1) Create a file `BinarySearchTree.java` with the class definition

``public class BinarySearchTree<T extends Comparable<T>> extends BinaryTree<T> ...``

This class definition is a slightly more complicated use of generic types than you have seen before in lab. Previously, you saw things like `BinaryTree<T>`, which meant that the `BinaryTree` class had a generic type `T` that could be any class, interface, or abstract class that extends `Object`. In this case, `BinarySearchTree<T extends Comparable<T>>` means that the `BinarySearchTree` class has a generic type `T` that can be any class, interface, or abstract class that implements the `Comparable<T>` interface. In this case, `Comparable<T>` is used because the `Comparable` interface itself uses generic types (much like the `Iterable` and `Iterator` interfaces).

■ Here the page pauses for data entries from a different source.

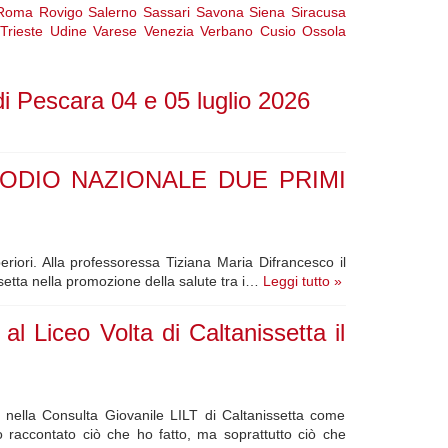
Roma
Rovigo
Salerno
Sassari
Savona
Siena
Siracusa
Trieste
Udine
Varese
Venezia
Verbano Cusio Ossola
Pescara 04 e 05 luglio 2026
ODIO NAZIONALE DUE PRIMI
riori. Alla professoressa Tiziana Maria Difrancesco il
ssetta nella promozione della salute tra i…
Leggi tutto »
al Liceo Volta di Caltanissetta il
 nella Consulta Giovanile LILT di Caltanissetta come
raccontato ciò che ho fatto, ma soprattutto ciò che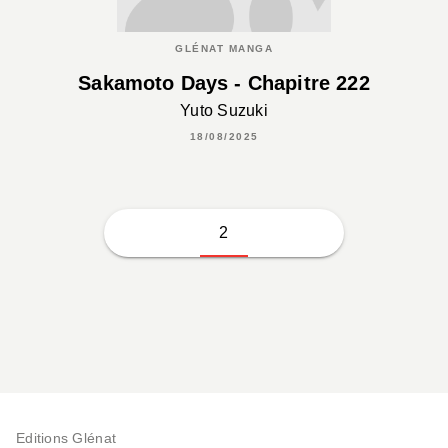
GLÉNAT MANGA
Sakamoto Days - Chapitre 222
Yuto Suzuki
18/08/2025
2
Editions Glénat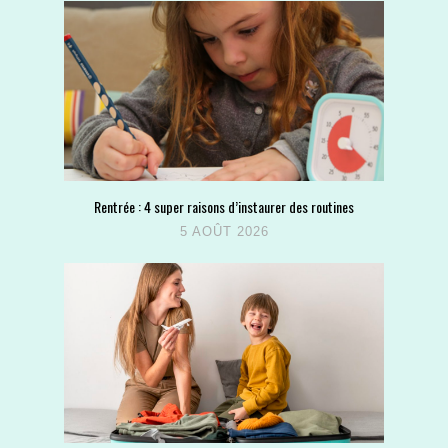
Rentrée : 4 super raisons d’instaurer des routines
5 AOÛT 2026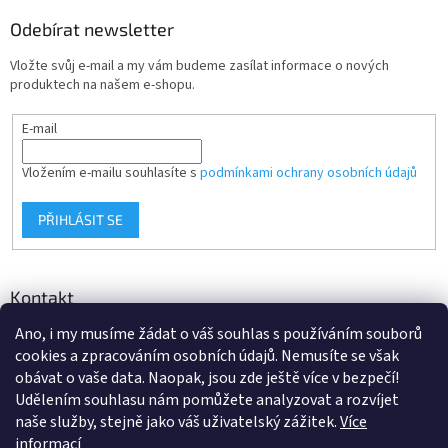
Odebírat newsletter
Vložte svůj e-mail a my vám budeme zasílat informace o nových
produktech na našem e-shopu.
E-mail
Vložením e-mailu souhlasíte s
podmínkami ochrany osobních údajů
PŘIHLÁSIT SE
Kontakt
Ano, i my musíme žádat o váš souhlas s používáním souborů
info
@
d-klima.cz
cookies a zpracováním osobních údajů. Nemusíte se však
+420 517 357 288
obávat o vaše data. Naopak, jsou zde ještě více v bezpečí!
Udělením souhlasu nám pomůžete analyzovat a rozvíjet
naše služby, stejně jako váš uživatelský zážitek.
Více
informací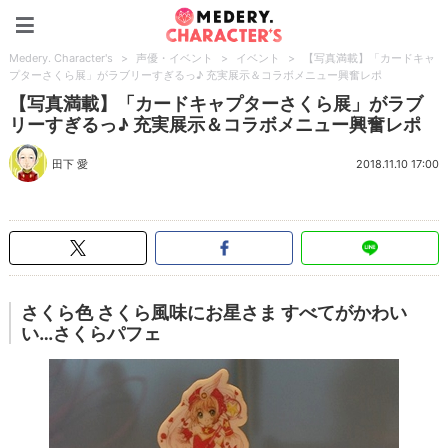
Medery. Character's
Medery. Character's
>
声優・イベント
>
イベント
>
【写真満載】「カードキャ
プターさくら展」がラブリーすぎるっ♪ 充実展示＆コラボメニュー興奮レポ
【写真満載】「カードキャプターさくら展」がラブ
リーすぎるっ♪ 充実展示＆コラボメニュー興奮レポ
田下 愛
2018.11.10 17:00
さくら色 さくら風味にお星さま すべてがかわい
い…さくらパフェ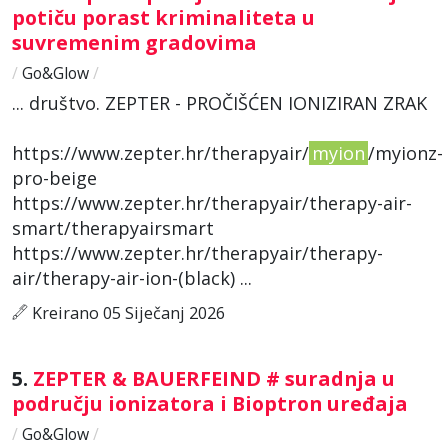
potiču porast kriminaliteta u
suvremenim gradovima
/
Go&Glow
/
... društvo. ZEPTER - PROČIŠĆEN IONIZIRAN ZRAK
https://www.zepter.hr/therapyair/
myion
/myionz-
pro-beige
https://www.zepter.hr/therapyair/therapy-air-
smart/therapyairsmart
https://www.zepter.hr/therapyair/therapy-
air/therapy-air-ion-(black) ...
Kreirano 05 Siječanj 2026
5.
ZEPTER & BAUERFEIND # suradnja u
području ionizatora i Bioptron uređaja
/
Go&Glow
/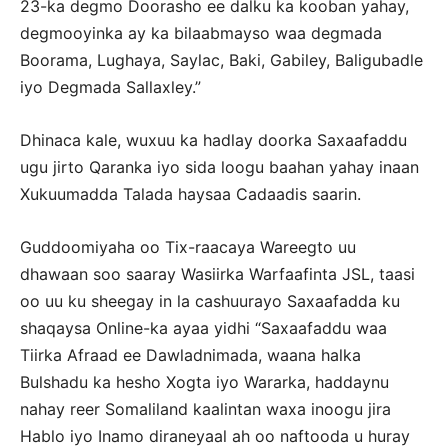
23-ka degmo Doorasho ee dalku ka kooban yahay,
degmooyinka ay ka bilaabmayso waa degmada
Boorama, Lughaya, Saylac, Baki, Gabiley, Baligubadle
iyo Degmada Sallaxley.”
Dhinaca kale, wuxuu ka hadlay doorka Saxaafaddu
ugu jirto Qaranka iyo sida loogu baahan yahay inaan
Xukuumadda Talada haysaa Cadaadis saarin.
Guddoomiyaha oo Tix-raacaya Wareegto uu
dhawaan soo saaray Wasiirka Warfaafinta JSL, taasi
oo uu ku sheegay in la cashuurayo Saxaafadda ku
shaqaysa Online-ka ayaa yidhi “Saxaafaddu waa
Tiirka Afraad ee Dawladnimada, waana halka
Bulshadu ka hesho Xogta iyo Wararka, haddaynu
nahay reer Somaliland kaalintan waxa inoogu jira
Hablo iyo Inamo diraneyaal ah oo naftooda u huray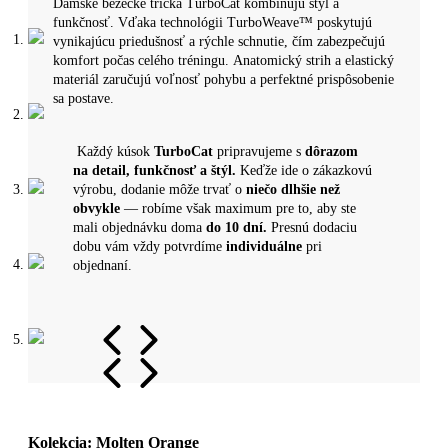
Dámske bežecké tričká TurboCat kombinujú štýl a
funkčnosť. Vďaka technológii TurboWeave™ poskytujú
vynikajúcu priedušnosť a rýchle schnutie, čím zabezpečujú
komfort počas celého tréningu. Anatomický strih a elastický
materiál zaručujú voľnosť pohybu a perfektné prispôsobenie
sa postave.
​​Každý kúsok
TurboCat
pripravujeme s
dôrazom
na detail, funkčnosť a štýl.
Keďže ide o zákazkovú
výrobu, dodanie môže trvať o
niečo dlhšie než
obvykle
— robíme však maximum pre to, aby ste
mali objednávku doma
do 10 dní.
Presnú dodaciu
dobu vám vždy potvrdíme
individuálne
pri
objednaní.
Kolekcia: Molten Orange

(The `BinarySearchTree class` shouldn't have any instance variables. Why not?)

2) Finally, supply a `contains` method for the `BinarySearchTree` class.

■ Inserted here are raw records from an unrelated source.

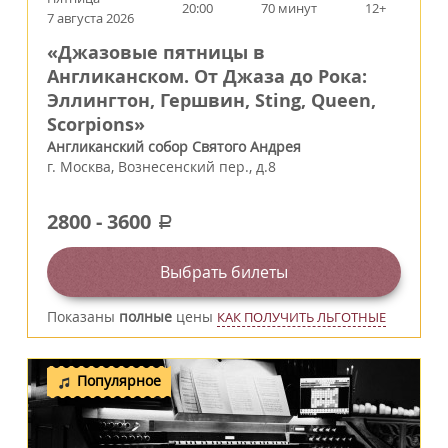
20:00
70 минут
12+
7 августа 2026
«Джазовые пятницы в
Англиканском. От Джаза до Рока:
Эллингтон, Гершвин, Sting, Queen,
Scorpions»
Англиканский собор Святого Андрея
г.
Москва
,
Вознесенский пер., д.8
2800
-
3600
a
Выбрать билеты
Показаны
полные
цены
КАК ПОЛУЧИТЬ ЛЬГОТНЫЕ
Популярное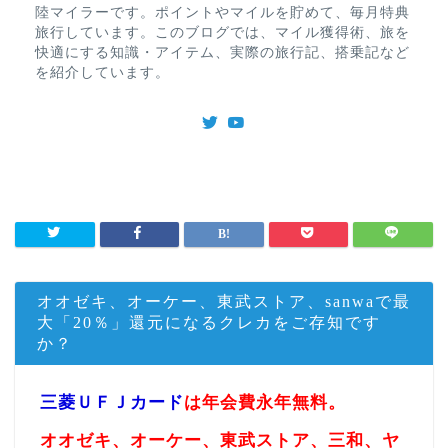
陸マイラーです。ポイントやマイルを貯めて、毎月特典
旅行しています。このブログでは、マイル獲得術、旅を
快適にする知識・アイテム、実際の旅行記、搭乗記など
を紹介しています。
オオゼキ、オーケー、東武ストア、sanwaで最
大「20％」還元になるクレカをご存知です
か？
三菱ＵＦＪカード
は年会費永年無料。
オオゼキ、オーケー、東武ストア、三和、ヤ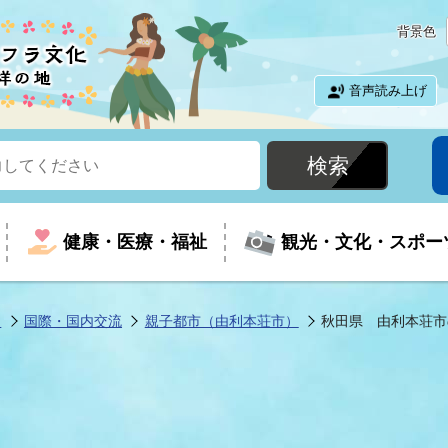
背景色
音声読み上げ
健康・医療・福祉
観光・文化・スポー
ツ
国際・国内交流
親子都市（由利本荘市）
秋田県 由利本荘市
という時に
て
イベントの案内
振興
室
届出・証明
教育
児童福祉
外国人観光客向けページ
廃棄物
フラシティいわき
ナンバー
包括ケア(介護予防等)
ルコース
・介護
住まい・生活・相談
福祉事業者向け情報
歴史・文化
都市計画・開発・建築
広聴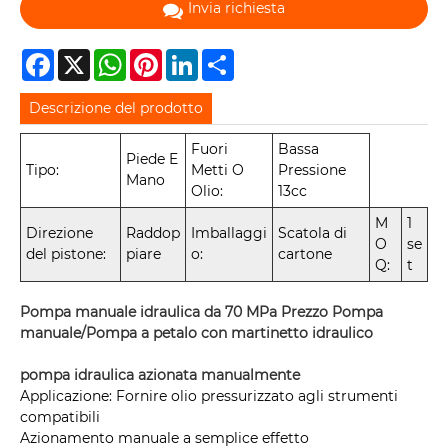
Invia richiesta
Facebook
X
WhatsApp
Pinterest
LinkedIn
Share
Descrizione del prodotto
Fuori
Bassa
Piede E
Tipo:
Metti O
Pressione
Mano
Olio:
13cc
M
1
Direzione
Raddop
Imballaggi
Scatola di
O
se
del pistone:
piare
o:
cartone
Q:
t
Pompa manuale idraulica da 70 MPa Prezzo Pompa
manuale/Pompa a petalo con martinetto idraulico
pompa idraulica azionata manualmente
Applicazione: Fornire olio pressurizzato agli strumenti
compatibili
Azionamento manuale a semplice effetto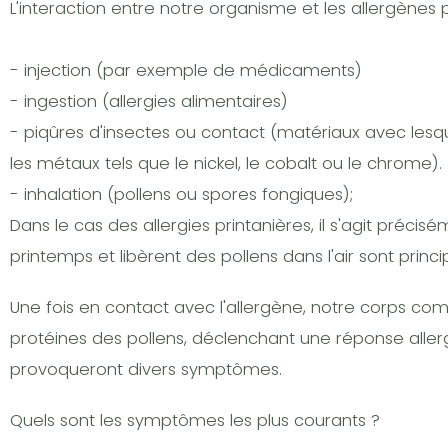
L'interaction entre notre organisme et les allergènes 
- injection (par exemple de médicaments)
- ingestion (allergies alimentaires)
- piqûres d'insectes ou contact (matériaux avec les
les métaux tels que le nickel, le cobalt ou le chrome).
- inhalation (pollens ou spores fongiques);
Dans le cas des allergies printanières, il s'agit précisé
printemps et libèrent des pollens dans l'air sont princip
Une fois en contact avec l'allergène, notre corps 
protéines des pollens, déclenchant une réponse aller
provoqueront divers symptômes.
Quels sont les symptômes les plus courants ?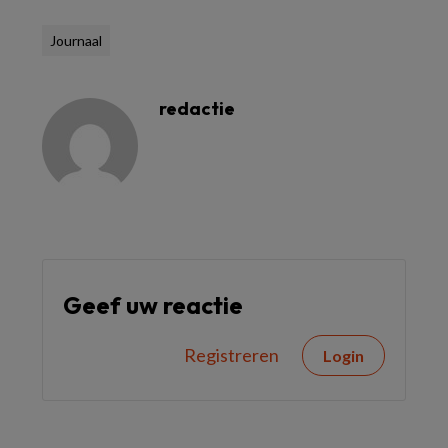
Journaal
redactie
Geef uw reactie
Registreren
Login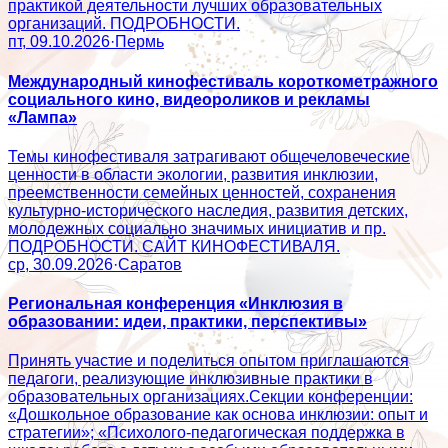
практикой деятельности лучших образовательных
организаций. ПОДРОБНОСТИ.
пт, 09.10.2026
·
Пермь
Международный кинофестиваль короткометражного
социального кино, видеороликов и рекламы
«Лампа»
Темы кинофестиваля затрагивают общечеловеческие
ценности в области экологии, развития инклюзии,
преемственности семейных ценностей, сохранения
культурно-исторического наследия, развития детских,
молодежных социально значимых инициатив и пр.
ПОДРОБНОСТИ. САЙТ КИНОФЕСТИВАЛЯ.
ср, 30.09.2026
·
Саратов
Региональная конференция «Инклюзия в
образовании: идеи, практики, перспективы»
Принять участие и поделиться опытом приглашаются
педагоги, реализующие инклюзивные практики в
образовательных организациях.Секции конференции:
«Дошкольное образование как основа инклюзии: опыт и
стратегии»; «Психолого‑педагогическая поддержка в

``public boolean contains(T key)``

takes a `Comparable` object as argument and checks whether the tree contains it. (Recall that `Comparable` objects provide an `int compareTo` method that returns a negative integer if this object is less than the argument, a positive integer if this is greater than the argument, and 0 if the two objects have equal values.) Remember to use the helper method from earlier in the lab.

Also, supply an `add` method:

``public void add(T key)``

takes a `Comparable` object as argument and adds it to the tree only if it isn't already there. The trees you create with the `add` method will thus not contain any duplicate elements.

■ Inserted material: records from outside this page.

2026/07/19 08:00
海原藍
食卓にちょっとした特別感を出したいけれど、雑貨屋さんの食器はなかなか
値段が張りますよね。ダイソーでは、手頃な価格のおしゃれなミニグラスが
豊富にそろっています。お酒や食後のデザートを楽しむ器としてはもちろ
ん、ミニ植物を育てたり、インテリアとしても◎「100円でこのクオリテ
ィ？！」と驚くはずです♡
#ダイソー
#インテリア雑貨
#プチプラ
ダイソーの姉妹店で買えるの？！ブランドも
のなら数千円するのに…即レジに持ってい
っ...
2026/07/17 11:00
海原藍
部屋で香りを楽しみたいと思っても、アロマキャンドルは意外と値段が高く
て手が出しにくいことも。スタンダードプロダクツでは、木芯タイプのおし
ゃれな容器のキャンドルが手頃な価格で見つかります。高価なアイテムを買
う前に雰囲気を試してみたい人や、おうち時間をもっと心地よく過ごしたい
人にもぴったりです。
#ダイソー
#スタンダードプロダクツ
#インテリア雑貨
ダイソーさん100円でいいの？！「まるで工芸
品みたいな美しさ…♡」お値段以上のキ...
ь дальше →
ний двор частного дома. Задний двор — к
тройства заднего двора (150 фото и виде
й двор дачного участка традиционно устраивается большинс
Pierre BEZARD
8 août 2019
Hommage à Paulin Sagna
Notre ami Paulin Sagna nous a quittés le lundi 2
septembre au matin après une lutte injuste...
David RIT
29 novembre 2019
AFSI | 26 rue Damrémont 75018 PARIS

Note: the code for `add` is above. Add it to `BinarySearchTree` and implement `contains` in a similar fashion.

3) Test your code. In particular, using only calls to `add` inside JUnit or a `main` method, create the tree shown below.

#### Comparison Counting

##### Question

How many comparisons between keys were necessary to produce the sample tree in the previous step (shown below)? Ignore equality checks.

6 comparisons.

#### One More Exercise

If you haven't yet switched which partner is coding for this lab, do so now.

For the end of this lab, complete one more exercise. This will be in the `BinaryTree` class rather than the `BinarySearchTree` class. As a warning, past 61BL students have found this exercise quite difficult.

Write and test a constructor for the `BinaryTree` class that, given two `ArrayLists`, constructs the corresponding binary tree (NOT necessarily a BST). The first `ArrayList` contains the objects in the order they would be enumerated in a preorder traversal; the second `ArrayList` contains the objects in the order they would be enumerated in an inorder traversal. For example, given

`ArrayLists` `["A", "B", "C", "D", "E", "F"]` (preorder) and `["B", "A", "E", "D", "F", "C"]` (inorder), you should initialize the tree as follows:

You may assume every item in the tree is unique when doing this exercise.

## D. Conclusion

#### Summary

Next lab, we'll finish up trees and show how they can be applied to create maps.

#### Submission

Please submit the files 'BinarySearchTree.java' and 'BinaryTree.java'.